The Science Behind Ethnicity
Our ethnicity results change with updates and vary among testing companies because ethnicity estimates are hard. Much like the Babylonians estimated the value of π (pi) as 3, and mathematicians in Egypt, China, India, and Europe refined that value over the centuries, ethnicity estimates improve (or not) at variable rates depending on the company and its methods.
Ethnicity estimates are a lot harder than π. After all, there’s only one π, but we each get our own ethnicity estimates drawn from thousands of genetically distinct ethnic groups around the world. And π doesn’t change. The true value of π was the same 1,000 years ago as it is today, while the genetic makeup of, say, someone in the Levant in 1500 CE wasn’t the same as a living Palestinian.
That brings up another challenge: ethnicity estimates reflect your ancestors from about 500–1000 years ago, but the companies are using modern-day people as their reference points. After all, they don’t have a TARDIS to travel back in time to ask our ancestors to spit in a tube.
Those modern-day individuals make up what’s called a reference panel or reference dataset. They are carefully chosen to have ancestors who lived in the same area for generations, under the assumption that those living individuals reflect the genetics of the area 500–1000 years ago. Your DNA is compared to that reference panel to get your ethnicity estimates.
The companies all draw from some publicly available datasets like the 1000 Genomes Project. They then supplement that public data with their own proprietary samples. Accuracy depends on how many reference individuals a company has and how many regions of the world they represent. That’s one reason you are likely to get different estimates from each company, even though you are always you.
The table below compares the reference panels for the five biggest genealogy databases, as of 2021.

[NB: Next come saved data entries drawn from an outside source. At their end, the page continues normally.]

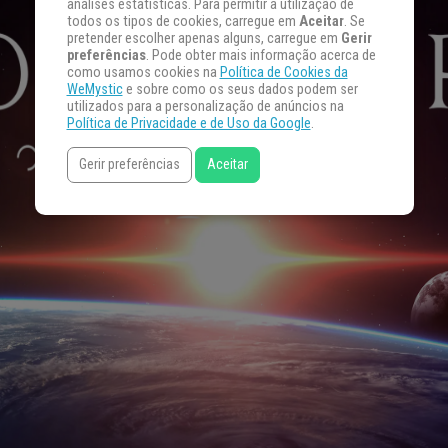
análises estatísticas. Para permitir a utilização de
todos os tipos de cookies, carregue em
Aceitar
. Se
pretender escolher apenas alguns, carregue em
Gerir
preferências
. Pode obter mais informação acerca de
como usamos cookies na
Política de Cookies da
WeMystic
e sobre como os seus dados podem ser
utilizados para a personalização de anúncios na
Política de Privacidade e de Uso da Google
.
Gerir preferências
Aceitar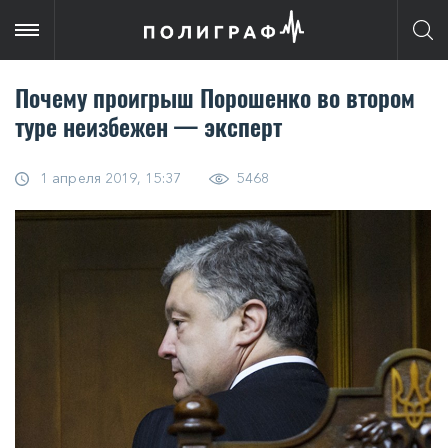
Почему проигрыш Порошенко во втором
туре неизбежен — эксперт
1 апреля 2019, 15:37
5468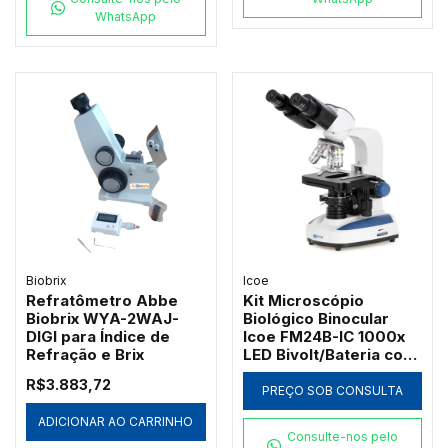
WhatsApp
Biobrix
Icoe
Refratômetro Abbe
Kit Microscópio
Biobrix WYA-2WAJ-
Biológico Binocular
DIGI para Índice de
Icoe FM24B-IC 1000x
Refração e Brix
LED Bivolt/Bateria com
Ótica Acromática
R$3.883,72
PREÇO SOB CONSULTA
ADICIONAR AO CARRINHO
Consulte-nos pelo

To generate your ethnicity estimate, a company look at each bit of DNA in your sample, compares it to each of their reference populations, and estimates the likelihood that your bit came from that population. They do that for each of ≈700,000 bits of DNA (called SNPs, or snips) then calculate percentages based on how much of your genome falls into each population.
23andMe will even show you a “chromosome painting” of which regions are assigned to each part of your chromosomes.
Of course, the reference populations can be quite similar to one another. For example, France and Germany have been at the crossroads of Europe for centuries, so it’s not surprising that their populations have incorporated genetic diversity from southern, northern, and eastern Europe. That can make some areas harder to distinguish than others. And if your parents were French and German, respectively, like mine, it can be especially hard for the algorithms to tell them apart in you.
You Are Not (Quite) Who You Think You Are
You inherit exactly half of your autosomal DNA from each parent, but you don’t inherit equal amounts of atDNA from each grandparent, great grandparent, etc. The way DNA is divvied up during reproduction is too random for such precision.
As a result, you might genuinely have a Korean great grandmother but not 12.5% Korean DNA. That randomness is built in to the biology; there’s nothing the testing companies can do about it. It doesn’t mean the testing company got it wrong if they only estimate 7%, or that your great grandmother wasn’t fully Korean.
This variability gets worse with each generation back. There’s a small chance you won’t inherit any DNA at all from a specific 5th great grandparent, and the chances of that happening for any given ancestor increase with each generation. This is the difference between a genealogical ancestor (in your tree) and genetic ancestor (in your DNA).
As you can see, there are many reasons ethnicity estimates aren’t as exact as we’d like them to be. It’s a developing science, and I personally appreciate the ongoing efforts the companies put into it.